Quentin Zaraoui-Bruat est décédé le 21 juin 2017, à Bazancourt, enseveli dans un silo de drêches. Il travaillait comme cordiste au sein d’une des usines du géant du sucre CRISTAL UNION.
Le 26 novembre 2020, le Pôle Social de Saint Brieuc (ancien TASS, Tribunal des Affaires de la Sécurité Sociale), a rendu son jugement visant à déterminer la faute inexcusable de la chaîne d’employeurs dans les circonstances de l’accident de travail ayant coûté la vie à Quentin : agence d’intérim (Cordial / PROMAN), entreprise utilisatrice (ETH) et donneur d’ordre (CRISTAL UNION).
Avant de communiquer sur ce jugement, nous attendions que le délai au cours duquel les employeurs auraient pu faire appel soit écoulé. C’est chose faite. Aucun appel n’a été déposé. La décision de justice est aujourd’hui définitive.
En voici les points essentiels :Le tribunal déclare que « ETH, l’entreprise utilisatrice, a commis une faute inexcusable dans la réalisation de l’accident de travail du 21 juin 2017 dont Quentin Zaraoui est décédé. »
De plus, le tribunal coupe court à tout débat sur une supposée responsabilité de Quentin dans la survenue de son propre accident :
« Les éléments de l’enquête et spécialement le procès-verbal d’inspection du travail ne caractérisent pas un comportement de mise en danger de soi-même de la part de Monsieur Zaraoui d’une telle gravité qu’il présenterait le caractère d’une faute inexcusable. »
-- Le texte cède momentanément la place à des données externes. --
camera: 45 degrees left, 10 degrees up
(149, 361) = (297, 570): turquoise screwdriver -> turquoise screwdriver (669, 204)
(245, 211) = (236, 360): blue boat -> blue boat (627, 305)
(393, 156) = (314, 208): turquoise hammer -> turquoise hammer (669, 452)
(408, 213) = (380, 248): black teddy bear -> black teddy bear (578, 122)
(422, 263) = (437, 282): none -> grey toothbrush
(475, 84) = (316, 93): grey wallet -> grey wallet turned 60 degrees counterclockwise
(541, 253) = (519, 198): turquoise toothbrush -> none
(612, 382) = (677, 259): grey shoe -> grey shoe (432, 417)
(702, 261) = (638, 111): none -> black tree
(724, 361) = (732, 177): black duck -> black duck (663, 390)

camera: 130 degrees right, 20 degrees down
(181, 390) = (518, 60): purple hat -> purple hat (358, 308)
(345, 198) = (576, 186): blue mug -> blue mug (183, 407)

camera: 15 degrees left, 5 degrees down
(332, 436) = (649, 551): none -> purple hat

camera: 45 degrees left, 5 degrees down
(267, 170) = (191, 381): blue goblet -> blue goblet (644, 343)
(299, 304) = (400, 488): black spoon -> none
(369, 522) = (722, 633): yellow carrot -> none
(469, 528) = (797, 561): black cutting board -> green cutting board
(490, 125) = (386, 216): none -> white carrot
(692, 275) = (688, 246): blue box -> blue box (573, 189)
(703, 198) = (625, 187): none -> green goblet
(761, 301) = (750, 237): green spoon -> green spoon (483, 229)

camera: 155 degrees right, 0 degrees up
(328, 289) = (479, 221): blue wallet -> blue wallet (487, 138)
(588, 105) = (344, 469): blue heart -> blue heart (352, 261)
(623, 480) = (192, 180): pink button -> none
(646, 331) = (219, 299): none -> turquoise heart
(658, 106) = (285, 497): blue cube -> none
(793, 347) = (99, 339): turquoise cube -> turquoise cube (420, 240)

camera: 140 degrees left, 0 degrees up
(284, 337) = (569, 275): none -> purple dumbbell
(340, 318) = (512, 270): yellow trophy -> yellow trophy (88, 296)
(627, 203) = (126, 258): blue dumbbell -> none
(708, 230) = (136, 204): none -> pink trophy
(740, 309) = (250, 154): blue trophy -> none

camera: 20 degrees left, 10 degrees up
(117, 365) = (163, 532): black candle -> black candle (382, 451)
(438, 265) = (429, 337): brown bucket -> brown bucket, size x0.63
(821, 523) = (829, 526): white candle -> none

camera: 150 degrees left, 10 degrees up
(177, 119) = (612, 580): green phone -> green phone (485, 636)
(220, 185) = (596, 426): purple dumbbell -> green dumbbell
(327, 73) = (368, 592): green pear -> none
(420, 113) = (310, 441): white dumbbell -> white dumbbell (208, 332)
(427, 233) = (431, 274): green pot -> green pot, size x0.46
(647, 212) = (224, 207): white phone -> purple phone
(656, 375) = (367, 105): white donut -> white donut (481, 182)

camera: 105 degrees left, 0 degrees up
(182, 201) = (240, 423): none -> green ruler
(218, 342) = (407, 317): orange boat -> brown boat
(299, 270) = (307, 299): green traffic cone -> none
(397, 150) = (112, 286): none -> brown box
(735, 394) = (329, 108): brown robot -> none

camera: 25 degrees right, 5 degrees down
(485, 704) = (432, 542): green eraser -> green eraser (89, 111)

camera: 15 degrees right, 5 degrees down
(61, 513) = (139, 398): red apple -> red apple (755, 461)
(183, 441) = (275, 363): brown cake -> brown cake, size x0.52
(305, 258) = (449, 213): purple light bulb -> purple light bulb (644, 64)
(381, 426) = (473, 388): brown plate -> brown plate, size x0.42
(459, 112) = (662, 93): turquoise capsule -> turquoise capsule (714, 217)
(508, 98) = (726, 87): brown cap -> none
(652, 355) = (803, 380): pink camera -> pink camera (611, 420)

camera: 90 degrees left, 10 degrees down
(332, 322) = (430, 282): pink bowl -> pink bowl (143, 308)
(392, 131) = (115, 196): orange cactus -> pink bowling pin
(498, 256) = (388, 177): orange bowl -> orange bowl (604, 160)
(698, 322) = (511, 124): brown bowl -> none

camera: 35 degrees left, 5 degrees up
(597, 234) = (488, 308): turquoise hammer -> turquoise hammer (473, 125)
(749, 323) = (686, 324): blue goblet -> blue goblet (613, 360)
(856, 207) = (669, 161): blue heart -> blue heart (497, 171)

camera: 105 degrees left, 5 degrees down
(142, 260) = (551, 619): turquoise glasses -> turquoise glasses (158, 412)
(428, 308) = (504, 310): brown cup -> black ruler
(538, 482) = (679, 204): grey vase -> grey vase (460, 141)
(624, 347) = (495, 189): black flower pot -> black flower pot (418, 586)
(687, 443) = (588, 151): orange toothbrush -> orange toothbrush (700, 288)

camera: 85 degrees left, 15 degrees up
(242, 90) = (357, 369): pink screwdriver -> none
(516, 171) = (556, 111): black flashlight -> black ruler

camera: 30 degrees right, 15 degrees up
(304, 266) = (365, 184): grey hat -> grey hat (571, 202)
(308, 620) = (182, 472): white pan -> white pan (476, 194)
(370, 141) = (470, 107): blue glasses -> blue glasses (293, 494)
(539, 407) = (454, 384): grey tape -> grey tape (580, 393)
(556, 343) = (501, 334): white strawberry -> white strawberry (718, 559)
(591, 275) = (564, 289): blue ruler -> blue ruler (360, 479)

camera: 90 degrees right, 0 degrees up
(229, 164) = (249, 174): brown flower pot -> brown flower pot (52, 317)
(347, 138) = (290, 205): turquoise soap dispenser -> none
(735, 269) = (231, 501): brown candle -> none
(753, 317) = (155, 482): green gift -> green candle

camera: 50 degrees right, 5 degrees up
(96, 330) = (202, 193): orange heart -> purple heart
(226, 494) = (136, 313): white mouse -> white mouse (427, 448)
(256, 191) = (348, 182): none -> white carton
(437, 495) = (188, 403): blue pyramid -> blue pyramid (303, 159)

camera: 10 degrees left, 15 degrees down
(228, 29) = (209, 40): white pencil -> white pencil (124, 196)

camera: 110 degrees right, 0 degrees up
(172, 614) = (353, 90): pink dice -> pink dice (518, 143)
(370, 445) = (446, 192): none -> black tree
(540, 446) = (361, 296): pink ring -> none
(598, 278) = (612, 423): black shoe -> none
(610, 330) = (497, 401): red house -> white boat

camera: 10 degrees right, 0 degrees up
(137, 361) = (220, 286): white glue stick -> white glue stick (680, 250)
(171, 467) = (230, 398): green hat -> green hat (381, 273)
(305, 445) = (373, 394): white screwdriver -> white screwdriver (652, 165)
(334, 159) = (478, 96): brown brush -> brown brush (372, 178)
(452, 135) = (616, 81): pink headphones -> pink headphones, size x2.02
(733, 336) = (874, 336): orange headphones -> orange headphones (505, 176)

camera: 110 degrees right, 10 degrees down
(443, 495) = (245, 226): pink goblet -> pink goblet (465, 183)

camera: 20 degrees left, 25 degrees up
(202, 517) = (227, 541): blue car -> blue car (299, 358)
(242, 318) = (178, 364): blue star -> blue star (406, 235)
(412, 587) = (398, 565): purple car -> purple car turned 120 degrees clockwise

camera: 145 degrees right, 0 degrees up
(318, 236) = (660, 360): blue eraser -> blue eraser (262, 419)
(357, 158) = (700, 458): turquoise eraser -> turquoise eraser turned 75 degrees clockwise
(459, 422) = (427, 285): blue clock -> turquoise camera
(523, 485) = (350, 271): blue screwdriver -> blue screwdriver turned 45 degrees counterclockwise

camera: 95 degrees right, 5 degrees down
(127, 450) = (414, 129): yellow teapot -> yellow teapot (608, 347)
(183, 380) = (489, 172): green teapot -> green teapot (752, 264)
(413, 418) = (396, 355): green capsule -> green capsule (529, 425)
« Spécialement les traces de cannabis dans les analyses de sang de Monsieur Zaraoui ne permettent pas de démontrer en soi que cette consommation de toxique, non datée, ait eu un quelconque rôle causal dans l’accident dont il a été victime. »
Ainsi, non seulement la faute inexcusable de l’employeur est reconnue, mais il est surtout entériné que Quentin, dans le contexte dégradé dans lequel il travaillait ce jour-là, n’a pas commis de faute ayant pu entraîner son accident.
Au-delà, contrairement à ce qu’affirmait de manière éhontément mensongère la substitut du procureur de Reims à l’audience pénale de 2019, le tribunal exclut toute corrélation entre une consommation de cannabis et l’accident.
À ces titres, la CPAM des Côtes d’Armor est condamnée à verser à la succession de Quentin la somme de 30 000 euros.
L’employeur légal de Quentin, l’agence d’intérim CORDIAL (PROMAN), est condamnée à rembourser cette somme à la CPAM.
L’entreprise utilisatrice, ETH, est condamnée à garantir PROMAN des conséquences financières de la faute inexcusable.
Enfin, ce jugement est déclaré « opposable » à la société CRISTAL UNION.
Cette dernière décision signifie qu’ETH, condamnée pour sa faute inexcusable, peut agir directement à l’encontre d’un tiers responsable de l’accident, en l’occurrence CRISTAL UNION, pour « récupérer » les sommes versées à la victime via la Caisse primaire d’assurance maladie.
Au travers de cette déclaration, c’est une part de responsabilité de la société CRISTAL UNION qui est reconnue dans le cadre de cet accident.
Toutefois, le tribunal ne peut statuer sur les demandes concernant les manquements et les fautes de CRISTAL UNION en tant que donneur d’ordre, celles-ci ne relevant pas du contentieux de la Sécurité Sociale ni de l’appréciation du Pôle Social.
C’est donc en vue de cet éventuel futur litige, devant une autre juridiction, entre les sociétés ETH et CRISTAL UNION que le Tribunal judiciaire de Saint-Brieuc a déclaré le jugement opposable à CRISTAL UNION.
Reste à savoir si la PME ETH osera affronter le géant milliardaire CRISTAL UNION, comme nous le faisons depuis plus de 3 ans.